We have enough money for the shifts, but they’re not being filled. From time to time we have had one nurse running the night shift. That nurse has to triage patients, observe patients and help doctors in treating them. So, when an emergency comes in, and the waiting room’s full, the waiting room has to wait. Or, we borrow nurses from the already hugely overstretched adult A&E; these nurses are excellent but they’re not paediatric nurses and so have not necessarily been trained in what to do if a very very sick five day old comes in.

Even when we are fully staffed we often don’t have enough space. If you have 50 patients come in three hours with only nine beds in the department…you do the maths. It don’t add up. That means patients having to be treated in areas away from monitoring equipment and not designed for patients to treated in.

How do we fix this? Train more nurses (Simple.) and keep them in the UK (Pay them more, and more nurses means better shift patterns … virtuous circle.).

Paeds Major Trauma

Generally isn’t that major.

The vast majority of incidents that trigger the ‘trauma tree’ in paediatrics are discharged within 24 hours.

The first paeds major trauma I saw sounded pretty serious on the way in: a hypotensive 12 year old boy involved in an RTC with part of his jaw missing. When he came in he was conscious, talking and haemodynamically stable…it turned out that the bit of his jaw missing was a couple of teeth. This boy had snapped the steel bar connecting the wing mirror to a minivan with his head and he had no brain bleed at all!
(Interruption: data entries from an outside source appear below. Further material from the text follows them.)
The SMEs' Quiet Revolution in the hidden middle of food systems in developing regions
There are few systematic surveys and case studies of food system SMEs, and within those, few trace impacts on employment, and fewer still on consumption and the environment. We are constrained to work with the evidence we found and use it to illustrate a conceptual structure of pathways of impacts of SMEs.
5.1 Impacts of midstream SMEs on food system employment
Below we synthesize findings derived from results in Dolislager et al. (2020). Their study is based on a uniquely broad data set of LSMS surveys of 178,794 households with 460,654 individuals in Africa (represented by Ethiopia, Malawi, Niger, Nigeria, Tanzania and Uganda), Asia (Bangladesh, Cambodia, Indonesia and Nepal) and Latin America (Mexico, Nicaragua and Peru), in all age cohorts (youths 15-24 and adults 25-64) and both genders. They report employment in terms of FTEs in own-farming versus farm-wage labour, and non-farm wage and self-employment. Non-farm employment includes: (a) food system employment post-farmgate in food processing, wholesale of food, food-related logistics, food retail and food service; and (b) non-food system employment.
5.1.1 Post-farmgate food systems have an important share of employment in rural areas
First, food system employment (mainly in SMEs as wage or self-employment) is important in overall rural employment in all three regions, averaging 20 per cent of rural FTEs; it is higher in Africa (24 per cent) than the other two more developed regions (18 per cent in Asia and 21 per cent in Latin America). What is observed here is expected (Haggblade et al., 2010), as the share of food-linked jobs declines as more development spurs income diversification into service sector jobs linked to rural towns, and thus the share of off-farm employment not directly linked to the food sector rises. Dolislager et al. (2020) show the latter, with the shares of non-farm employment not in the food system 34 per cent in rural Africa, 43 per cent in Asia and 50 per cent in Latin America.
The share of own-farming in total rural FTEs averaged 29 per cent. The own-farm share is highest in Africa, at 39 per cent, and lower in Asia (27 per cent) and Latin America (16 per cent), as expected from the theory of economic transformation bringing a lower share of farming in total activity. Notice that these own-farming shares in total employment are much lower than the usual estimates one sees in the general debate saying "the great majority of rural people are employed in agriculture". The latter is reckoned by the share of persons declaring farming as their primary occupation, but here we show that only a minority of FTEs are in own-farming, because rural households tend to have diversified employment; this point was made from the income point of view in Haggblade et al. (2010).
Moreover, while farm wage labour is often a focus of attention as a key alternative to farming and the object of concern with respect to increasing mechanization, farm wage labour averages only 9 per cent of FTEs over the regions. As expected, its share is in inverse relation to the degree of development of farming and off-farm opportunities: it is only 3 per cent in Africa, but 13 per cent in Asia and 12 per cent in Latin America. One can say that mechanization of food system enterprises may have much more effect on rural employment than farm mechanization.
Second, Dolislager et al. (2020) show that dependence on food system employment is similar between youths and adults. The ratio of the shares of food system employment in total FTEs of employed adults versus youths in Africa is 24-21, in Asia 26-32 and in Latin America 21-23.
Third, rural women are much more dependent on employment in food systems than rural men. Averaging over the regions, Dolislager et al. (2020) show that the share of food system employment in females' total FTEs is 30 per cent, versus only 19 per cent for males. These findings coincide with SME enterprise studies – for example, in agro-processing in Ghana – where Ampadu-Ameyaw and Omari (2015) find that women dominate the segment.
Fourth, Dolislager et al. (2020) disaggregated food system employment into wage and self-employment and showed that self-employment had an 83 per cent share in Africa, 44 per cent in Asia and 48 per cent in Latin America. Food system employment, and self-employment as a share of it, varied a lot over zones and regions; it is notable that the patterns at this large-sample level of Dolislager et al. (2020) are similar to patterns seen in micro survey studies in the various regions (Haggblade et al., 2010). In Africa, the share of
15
Other kids have fallen down tens of stairs and seemingly just bounced. Because of the mechanism of injury they are classified as ‘major trauma’ but many of these kids don’t have a scratch on them!

Even the girl who had to be intubated and sent to neurointensive care after a very high speed car accident was discharged four days later.

Saying that, whenever the ‘blue call’ alarm goes off in A&E I still stop talking to find out if it’s for us.